● **ЗАДАНИЯ**
1/ Кого, согласно фрагменту о Гоголе, Кочкарев уговаривает Агафью Тихоновну выбрать в мужья?
2/ Перепишите из фрагмента о Гоголе отрывок от «Имитация осмысленности нередко» до «совсем не то.».
3/ Напишите продолжение фрагмента о Гоголе, начав сразу после его последнего предложения.

● **ФРАГМЕНТ ТЕКСТА**

········

Поступательному нарастанию риторической энергии тут контрастно сопутствует убывающая арифметическая прогрессия как симптом убывания самого смысла – практически до нуля.

Имитация осмысленности нередко проводится буквально на пустом месте, посредством гипнотической суггестии, и тогда ничто принимает оттенок какого-то псевдозначения. В «Женитьбе» Кочкарев убеждает нерешительную Агафью Тихоновну выбрать в мужья Подколесина, с воодушевлением акцентируя само его имя и отчество, – в противовес презрительно отвергаемым у него, хотя и столь же расхожим именам других претендентов:

Да вы только посудите, сравните только: как бы то ни было, Иван Кузьмич; а ведь то что ни попало: Иван Павлович, Никанор Иванович, черт знает что такое!

В предисловии к одному из изданий «Повести о том…» говорилось:

Долгом почитаю предуведомить, что происшествие, описанное в этой повести, относится к очень давнему времени. Притом оно совершенная выдумка. Теперь Миргород совсем не то.

Короче, все, как в присловье, – «это было давно и неправда»; и тем не менее это именно «правда», судя по последней фразе – про теперешнее «не то», за которой сразу идут утешительные заверения насчет уже высохшей лужи и улучшения местного чиновничества. Важна опять-таки модальная подоплека этого смыслового хода. В комической оболочке еще тогда дала себя знать и гоголевская установка на взаимоотождествление недолжного как с несуществующим, так и с мертвым (а в трагедийно-пафосном плане, например в «Портрете» и «Вие», – прямая корреляция между сверхбытием и смертью). Ибо в своем существе гоголевский Миргород столь же мертв, сколь ахронен, – и автор охотно обыгрывает эту его сущностную мертвечину, незаметно для читателей переводя ее из метафорического плана в онтологический. Как я пытался доказать в книге «Сюжет Гоголя», Миргород у него, подобно Петербургу в «Шинели», действительно населен мертвецами – в самом что ни на есть буквальном, а не переносном смысле слова[132].

Налицо прием, симметричный тому, что мы уже видели в гораздо более поздних «Мертвых душах» с их игрой на непостижимой взаимосвязи «мертвого» и «несуществующего», прорастающих новой жизнью. Алчность Собакевича в сочетании с его неуклюжим и казусным богатырством расцвела там загробным эпосом, а остатки человеческих чувств – залог грядущего воскресения личности – побудили меркантильнейшего Чичикова мысленно оживить покойных крестьян.

········

● **СОБРАННЫЕ ДАННЫЕ**

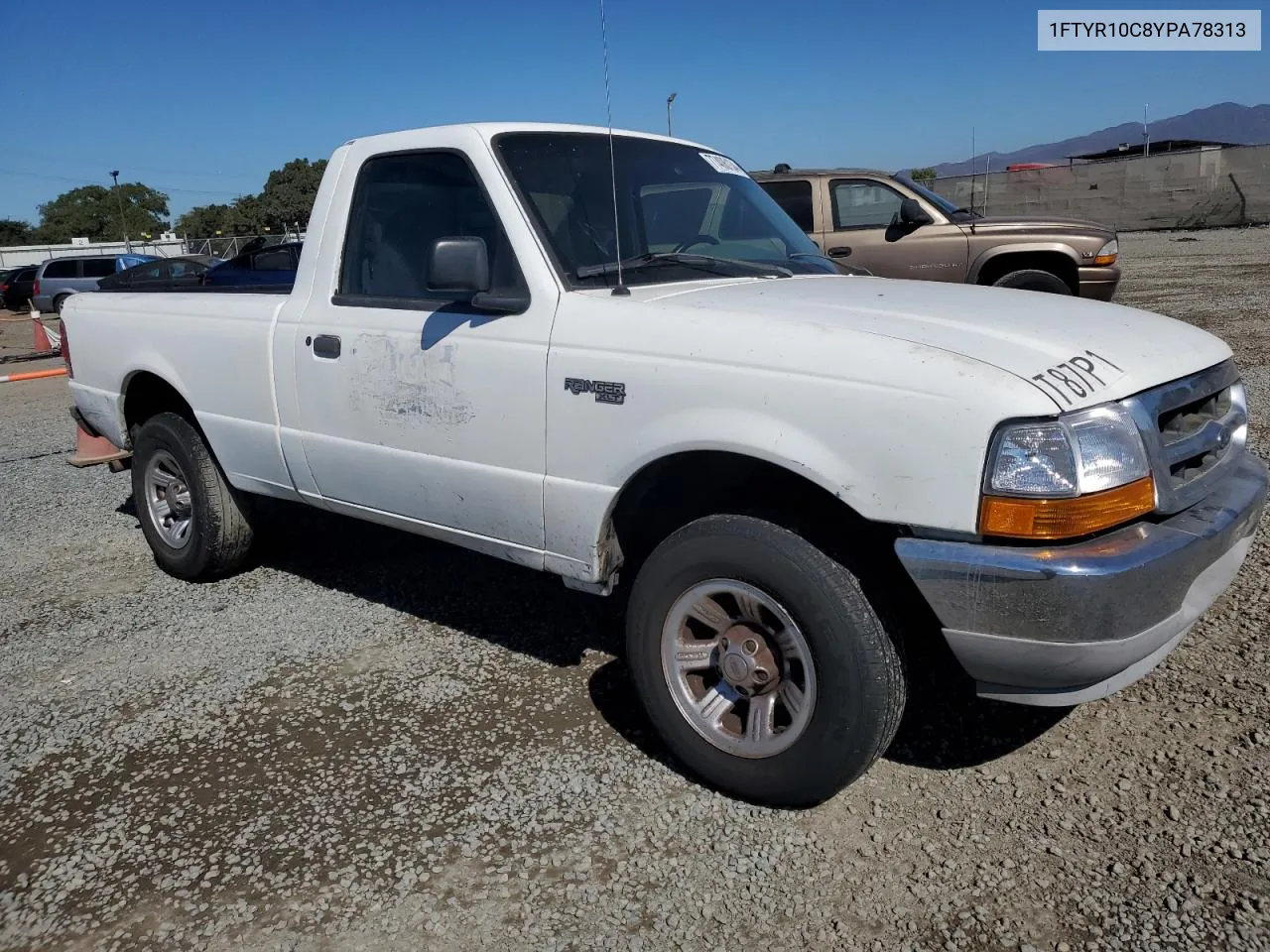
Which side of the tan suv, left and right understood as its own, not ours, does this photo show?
right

········

● **ОТВЕТЫ К ЗАДАНИЯМ**
1/ Подколесина, Ивана Кузьмича.

2/
Имитация осмысленности нередко проводится буквально на пустом месте, посредством гипнотической суггестии, и тогда ничто принимает оттенок какого-то псевдозначения. В «Женитьбе» Кочкарев убеждает нерешительную Агафью Тихоновну выбрать в мужья Подколесина, с воодушевлением акцентируя само его имя и отчество, – в противовес презрительно отвергаемым у него, хотя и столь же расхожим именам других претендентов:

Да вы только посудите, сравните только: как бы то ни было, Иван Кузьмич; а ведь то что ни попало: Иван Павлович, Никанор Иванович, черт знает что такое!

В предисловии к одному из изданий «Повести о том…» говорилось:

Долгом почитаю предуведомить, что происшествие, описанное в этой повести, относится к очень давнему времени. Притом оно совершенная выдумка. Теперь Миргород совсем не то.

3/
Напрашивается, однако, вопрос: а чем, собственно, воспетое там посмертное инобытие этих крепостных мужиков по модальному статусу отличается, с одной стороны, от загробных скитаний Акакия Акакиевича, а с другой – от подземного бодрствования трупов «Страшной мести»? С ходячим покойником из «Шинели» их роднит уже мстительность, и тем же точно порывом охвачены могильные чудища «Вия», которые выходят из неведомых глубин лишь для того, чтобы покарать героя. Но имеются и другие психические факторы, приводящие мертвецов в движение.



Менее мрачным стимулом для взаимодействия, а потом и воссоединения нашего и потустороннего миров служит рутинно-житейская сцепка старосветских помещиков, со стороны Пульхерии Ивановны согретая зато трогательной заботой о муже. Поначалу Афанасий Иванович просто не понимает, что она умерла, не осознает, что такое смерть: «Так это вот вы уже и погребли ее! зачем?» Но затем его поражает само отсутствие покойной. Именно и только этим чувством отсутствия обусловлены его первичные реакции: «он зарыдал, когда увидел, что пусто в его комнате, что даже стул… был вынесен». Позднее аналогичным восприятием небытия отмечен будет взгляд заезжего повествователя, который в его комнатах тоже фиксирует «какое-то ощутительное отсутствие чего-то»[133].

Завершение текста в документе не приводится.